** Requirement **
Look through the listing below and write out exactly the lines from the line with "romanofforex.ru" to the line with "tenul cu mai", both included, and no others.

** Data provided **
+ + +
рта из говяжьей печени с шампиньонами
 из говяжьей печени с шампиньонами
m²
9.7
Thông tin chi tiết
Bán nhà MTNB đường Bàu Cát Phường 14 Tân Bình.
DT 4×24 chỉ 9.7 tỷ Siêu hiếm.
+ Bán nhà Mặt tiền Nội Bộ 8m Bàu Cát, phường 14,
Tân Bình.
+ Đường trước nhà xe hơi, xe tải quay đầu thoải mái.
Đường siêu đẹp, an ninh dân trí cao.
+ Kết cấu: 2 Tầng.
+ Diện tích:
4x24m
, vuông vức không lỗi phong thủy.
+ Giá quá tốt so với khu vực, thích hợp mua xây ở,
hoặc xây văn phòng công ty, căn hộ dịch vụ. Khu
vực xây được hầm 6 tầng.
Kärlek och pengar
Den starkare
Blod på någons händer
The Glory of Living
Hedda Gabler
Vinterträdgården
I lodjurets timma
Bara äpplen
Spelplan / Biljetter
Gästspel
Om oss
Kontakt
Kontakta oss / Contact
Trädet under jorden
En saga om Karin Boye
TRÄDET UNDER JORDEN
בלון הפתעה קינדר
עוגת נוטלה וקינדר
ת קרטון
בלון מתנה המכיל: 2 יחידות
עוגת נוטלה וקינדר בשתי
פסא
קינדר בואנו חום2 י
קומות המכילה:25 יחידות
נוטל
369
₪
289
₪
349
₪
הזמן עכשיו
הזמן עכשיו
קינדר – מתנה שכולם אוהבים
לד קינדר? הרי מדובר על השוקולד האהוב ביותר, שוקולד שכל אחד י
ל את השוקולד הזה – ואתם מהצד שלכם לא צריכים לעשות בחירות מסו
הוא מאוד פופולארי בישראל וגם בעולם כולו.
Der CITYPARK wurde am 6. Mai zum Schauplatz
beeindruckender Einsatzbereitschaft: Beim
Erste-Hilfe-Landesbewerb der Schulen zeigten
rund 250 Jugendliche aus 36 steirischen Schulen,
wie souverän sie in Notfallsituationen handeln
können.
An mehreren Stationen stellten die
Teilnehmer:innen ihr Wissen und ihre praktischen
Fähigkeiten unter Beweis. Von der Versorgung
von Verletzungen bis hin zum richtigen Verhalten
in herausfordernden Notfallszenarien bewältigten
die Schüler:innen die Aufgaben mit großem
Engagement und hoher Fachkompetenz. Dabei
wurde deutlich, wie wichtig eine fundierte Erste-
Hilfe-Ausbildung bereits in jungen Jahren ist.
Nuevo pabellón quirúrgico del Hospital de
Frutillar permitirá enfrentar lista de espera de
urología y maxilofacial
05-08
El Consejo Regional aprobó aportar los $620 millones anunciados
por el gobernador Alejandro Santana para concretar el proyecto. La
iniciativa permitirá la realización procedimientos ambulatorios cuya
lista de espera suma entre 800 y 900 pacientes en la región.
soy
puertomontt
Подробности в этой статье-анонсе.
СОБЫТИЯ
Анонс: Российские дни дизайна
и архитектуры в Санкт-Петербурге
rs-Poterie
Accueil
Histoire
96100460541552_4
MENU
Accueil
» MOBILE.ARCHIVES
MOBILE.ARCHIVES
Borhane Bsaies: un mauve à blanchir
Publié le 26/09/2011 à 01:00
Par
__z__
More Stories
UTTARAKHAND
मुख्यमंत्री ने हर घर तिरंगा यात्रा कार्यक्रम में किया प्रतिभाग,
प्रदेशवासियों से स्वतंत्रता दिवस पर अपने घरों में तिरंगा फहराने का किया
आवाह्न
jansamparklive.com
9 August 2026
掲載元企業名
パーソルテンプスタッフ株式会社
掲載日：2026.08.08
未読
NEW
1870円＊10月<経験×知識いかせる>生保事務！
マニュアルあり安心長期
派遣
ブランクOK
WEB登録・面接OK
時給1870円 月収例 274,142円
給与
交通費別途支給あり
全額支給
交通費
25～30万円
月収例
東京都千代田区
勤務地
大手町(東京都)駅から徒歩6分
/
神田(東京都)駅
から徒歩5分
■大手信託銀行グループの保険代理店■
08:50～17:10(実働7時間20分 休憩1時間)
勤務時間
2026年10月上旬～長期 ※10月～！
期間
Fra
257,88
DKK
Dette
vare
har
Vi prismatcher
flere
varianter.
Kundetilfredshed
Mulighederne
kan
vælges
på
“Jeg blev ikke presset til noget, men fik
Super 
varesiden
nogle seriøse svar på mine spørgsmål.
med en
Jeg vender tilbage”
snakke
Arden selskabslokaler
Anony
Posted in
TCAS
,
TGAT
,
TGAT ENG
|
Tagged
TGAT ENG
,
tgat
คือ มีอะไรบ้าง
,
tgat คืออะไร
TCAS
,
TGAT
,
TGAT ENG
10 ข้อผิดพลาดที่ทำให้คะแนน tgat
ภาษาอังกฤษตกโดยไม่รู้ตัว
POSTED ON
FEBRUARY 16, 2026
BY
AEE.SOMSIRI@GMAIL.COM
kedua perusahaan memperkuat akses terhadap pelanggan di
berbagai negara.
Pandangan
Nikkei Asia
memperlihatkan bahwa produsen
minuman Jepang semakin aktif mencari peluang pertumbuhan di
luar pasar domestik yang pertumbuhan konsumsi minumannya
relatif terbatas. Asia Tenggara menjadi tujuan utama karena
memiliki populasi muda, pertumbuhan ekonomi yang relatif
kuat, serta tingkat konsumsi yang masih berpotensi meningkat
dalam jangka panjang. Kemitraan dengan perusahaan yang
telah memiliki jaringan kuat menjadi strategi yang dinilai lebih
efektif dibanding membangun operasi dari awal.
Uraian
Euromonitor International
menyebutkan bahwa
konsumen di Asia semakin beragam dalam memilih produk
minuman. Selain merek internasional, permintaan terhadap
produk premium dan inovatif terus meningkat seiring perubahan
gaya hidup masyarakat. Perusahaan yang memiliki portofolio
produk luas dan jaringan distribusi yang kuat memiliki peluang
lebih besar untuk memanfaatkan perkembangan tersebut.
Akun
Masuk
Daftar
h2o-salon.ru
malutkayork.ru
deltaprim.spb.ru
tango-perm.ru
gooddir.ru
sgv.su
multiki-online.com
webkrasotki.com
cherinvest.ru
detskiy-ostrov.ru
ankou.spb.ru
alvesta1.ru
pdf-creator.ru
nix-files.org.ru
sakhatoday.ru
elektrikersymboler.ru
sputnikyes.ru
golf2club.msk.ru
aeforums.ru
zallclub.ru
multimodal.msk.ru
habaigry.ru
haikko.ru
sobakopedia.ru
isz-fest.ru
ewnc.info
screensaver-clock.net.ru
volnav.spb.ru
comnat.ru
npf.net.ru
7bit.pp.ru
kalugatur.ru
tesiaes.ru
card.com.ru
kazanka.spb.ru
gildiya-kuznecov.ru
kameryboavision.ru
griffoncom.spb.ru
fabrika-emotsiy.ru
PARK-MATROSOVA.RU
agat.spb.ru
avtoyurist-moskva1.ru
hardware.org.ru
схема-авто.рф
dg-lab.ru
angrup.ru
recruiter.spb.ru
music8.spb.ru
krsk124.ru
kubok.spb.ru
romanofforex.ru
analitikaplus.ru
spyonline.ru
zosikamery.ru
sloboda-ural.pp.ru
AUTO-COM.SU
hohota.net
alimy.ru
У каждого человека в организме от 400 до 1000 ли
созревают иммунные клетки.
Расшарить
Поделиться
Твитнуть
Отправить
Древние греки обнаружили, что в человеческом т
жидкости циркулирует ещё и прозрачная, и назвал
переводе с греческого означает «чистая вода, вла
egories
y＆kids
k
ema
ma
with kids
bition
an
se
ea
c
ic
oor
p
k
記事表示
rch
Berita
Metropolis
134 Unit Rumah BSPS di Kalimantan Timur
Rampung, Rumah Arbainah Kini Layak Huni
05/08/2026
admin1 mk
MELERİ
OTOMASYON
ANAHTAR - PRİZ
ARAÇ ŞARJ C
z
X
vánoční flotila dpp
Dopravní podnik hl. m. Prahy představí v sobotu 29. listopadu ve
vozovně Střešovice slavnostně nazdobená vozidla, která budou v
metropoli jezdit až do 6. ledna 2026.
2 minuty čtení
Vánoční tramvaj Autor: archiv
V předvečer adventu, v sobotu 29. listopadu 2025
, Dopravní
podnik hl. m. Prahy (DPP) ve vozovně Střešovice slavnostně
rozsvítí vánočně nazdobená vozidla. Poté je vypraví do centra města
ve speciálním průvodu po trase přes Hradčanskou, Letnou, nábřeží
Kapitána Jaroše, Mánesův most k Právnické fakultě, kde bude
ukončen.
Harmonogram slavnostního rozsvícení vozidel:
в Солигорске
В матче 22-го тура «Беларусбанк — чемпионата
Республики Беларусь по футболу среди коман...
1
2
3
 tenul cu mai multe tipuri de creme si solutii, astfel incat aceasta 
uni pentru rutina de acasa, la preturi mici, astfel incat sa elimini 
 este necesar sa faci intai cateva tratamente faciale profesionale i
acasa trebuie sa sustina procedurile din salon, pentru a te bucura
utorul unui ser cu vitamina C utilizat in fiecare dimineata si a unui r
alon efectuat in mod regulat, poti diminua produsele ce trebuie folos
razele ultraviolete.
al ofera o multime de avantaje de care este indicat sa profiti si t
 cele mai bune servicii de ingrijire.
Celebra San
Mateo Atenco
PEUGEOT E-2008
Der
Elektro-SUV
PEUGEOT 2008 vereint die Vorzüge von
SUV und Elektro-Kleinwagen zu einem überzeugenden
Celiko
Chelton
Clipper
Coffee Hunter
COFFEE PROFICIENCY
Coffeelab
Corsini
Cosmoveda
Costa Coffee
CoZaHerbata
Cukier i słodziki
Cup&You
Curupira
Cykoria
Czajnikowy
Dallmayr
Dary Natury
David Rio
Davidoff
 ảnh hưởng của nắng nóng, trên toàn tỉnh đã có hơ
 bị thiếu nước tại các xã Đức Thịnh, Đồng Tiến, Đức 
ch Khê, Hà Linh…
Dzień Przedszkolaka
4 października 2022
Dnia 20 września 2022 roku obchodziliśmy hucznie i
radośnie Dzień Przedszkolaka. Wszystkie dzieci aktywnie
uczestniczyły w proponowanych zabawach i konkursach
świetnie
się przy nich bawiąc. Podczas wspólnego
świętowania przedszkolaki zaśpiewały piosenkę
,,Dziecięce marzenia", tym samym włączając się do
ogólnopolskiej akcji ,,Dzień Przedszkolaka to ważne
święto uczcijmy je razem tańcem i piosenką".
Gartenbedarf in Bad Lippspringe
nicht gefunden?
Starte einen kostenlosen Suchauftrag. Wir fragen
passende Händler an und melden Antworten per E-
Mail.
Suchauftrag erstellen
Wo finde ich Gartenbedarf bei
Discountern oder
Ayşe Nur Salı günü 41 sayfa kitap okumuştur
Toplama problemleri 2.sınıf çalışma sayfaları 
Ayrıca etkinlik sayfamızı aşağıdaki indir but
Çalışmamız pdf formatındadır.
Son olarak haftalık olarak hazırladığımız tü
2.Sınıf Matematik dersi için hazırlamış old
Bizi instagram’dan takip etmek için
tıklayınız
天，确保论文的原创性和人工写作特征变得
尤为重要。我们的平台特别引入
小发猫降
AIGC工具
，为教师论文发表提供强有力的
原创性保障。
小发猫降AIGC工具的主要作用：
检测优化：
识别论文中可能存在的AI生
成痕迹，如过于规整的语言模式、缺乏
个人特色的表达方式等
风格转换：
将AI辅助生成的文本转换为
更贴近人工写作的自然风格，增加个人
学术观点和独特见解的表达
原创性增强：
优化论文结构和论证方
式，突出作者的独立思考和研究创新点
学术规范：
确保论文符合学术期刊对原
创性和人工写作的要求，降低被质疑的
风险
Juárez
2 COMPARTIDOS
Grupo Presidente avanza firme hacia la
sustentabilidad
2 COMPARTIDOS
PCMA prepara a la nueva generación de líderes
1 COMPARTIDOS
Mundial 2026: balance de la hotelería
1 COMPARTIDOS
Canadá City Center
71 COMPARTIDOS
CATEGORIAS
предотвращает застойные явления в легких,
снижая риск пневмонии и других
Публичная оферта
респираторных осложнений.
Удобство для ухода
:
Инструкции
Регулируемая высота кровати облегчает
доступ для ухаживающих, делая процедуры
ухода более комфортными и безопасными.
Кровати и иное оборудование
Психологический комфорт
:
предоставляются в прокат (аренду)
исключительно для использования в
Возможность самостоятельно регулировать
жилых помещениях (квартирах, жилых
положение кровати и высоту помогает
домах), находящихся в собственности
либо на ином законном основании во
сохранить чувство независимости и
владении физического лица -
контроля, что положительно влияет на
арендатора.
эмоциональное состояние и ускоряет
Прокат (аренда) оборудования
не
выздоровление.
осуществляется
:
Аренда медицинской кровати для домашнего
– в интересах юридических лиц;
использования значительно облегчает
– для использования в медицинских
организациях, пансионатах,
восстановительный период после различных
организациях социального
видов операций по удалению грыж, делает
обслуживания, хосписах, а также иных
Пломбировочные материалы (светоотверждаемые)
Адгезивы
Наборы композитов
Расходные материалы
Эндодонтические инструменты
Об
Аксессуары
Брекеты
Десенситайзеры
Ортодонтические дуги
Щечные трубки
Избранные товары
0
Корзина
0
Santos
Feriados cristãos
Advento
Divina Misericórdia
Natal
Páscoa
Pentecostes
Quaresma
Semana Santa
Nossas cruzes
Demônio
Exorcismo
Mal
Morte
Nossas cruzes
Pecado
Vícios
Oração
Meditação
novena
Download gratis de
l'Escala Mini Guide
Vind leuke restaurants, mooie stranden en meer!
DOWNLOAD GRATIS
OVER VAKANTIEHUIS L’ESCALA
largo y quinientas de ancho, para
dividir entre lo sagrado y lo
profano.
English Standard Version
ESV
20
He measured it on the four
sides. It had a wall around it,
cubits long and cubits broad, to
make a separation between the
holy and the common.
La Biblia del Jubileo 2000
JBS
+ + +
** Answer for this exercise **
romanofforex.ru
analitikaplus.ru
spyonline.ru
zosikamery.ru
sloboda-ural.pp.ru
AUTO-COM.SU
hohota.net
alimy.ru
У каждого человека в организме от 400 до 1000 ли
созревают иммунные клетки.
Расшарить
Поделиться
Твитнуть
Отправить
Древние греки обнаружили, что в человеческом т
жидкости циркулирует ещё и прозрачная, и назвал
переводе с греческого означает «чистая вода, вла
egories
y＆kids
k
ema
ma
with kids
bition
an
se
ea
c
ic
oor
p
k
記事表示
rch
Berita
Metropolis
134 Unit Rumah BSPS di Kalimantan Timur
Rampung, Rumah Arbainah Kini Layak Huni
05/08/2026
admin1 mk
MELERİ
OTOMASYON
ANAHTAR - PRİZ
ARAÇ ŞARJ C
z
X
vánoční flotila dpp
Dopravní podnik hl. m. Prahy představí v sobotu 29. listopadu ve
vozovně Střešovice slavnostně nazdobená vozidla, která budou v
metropoli jezdit až do 6. ledna 2026.
2 minuty čtení
Vánoční tramvaj Autor: archiv
V předvečer adventu, v sobotu 29. listopadu 2025
, Dopravní
podnik hl. m. Prahy (DPP) ve vozovně Střešovice slavnostně
rozsvítí vánočně nazdobená vozidla. Poté je vypraví do centra města
ve speciálním průvodu po trase přes Hradčanskou, Letnou, nábřeží
Kapitána Jaroše, Mánesův most k Právnické fakultě, kde bude
ukončen.
Harmonogram slavnostního rozsvícení vozidel:
в Солигорске
В матче 22-го тура «Беларусбанк — чемпионата
Республики Беларусь по футболу среди коман...
1
2
3
 tenul cu mai multe tipuri de creme si solutii, astfel incat aceasta 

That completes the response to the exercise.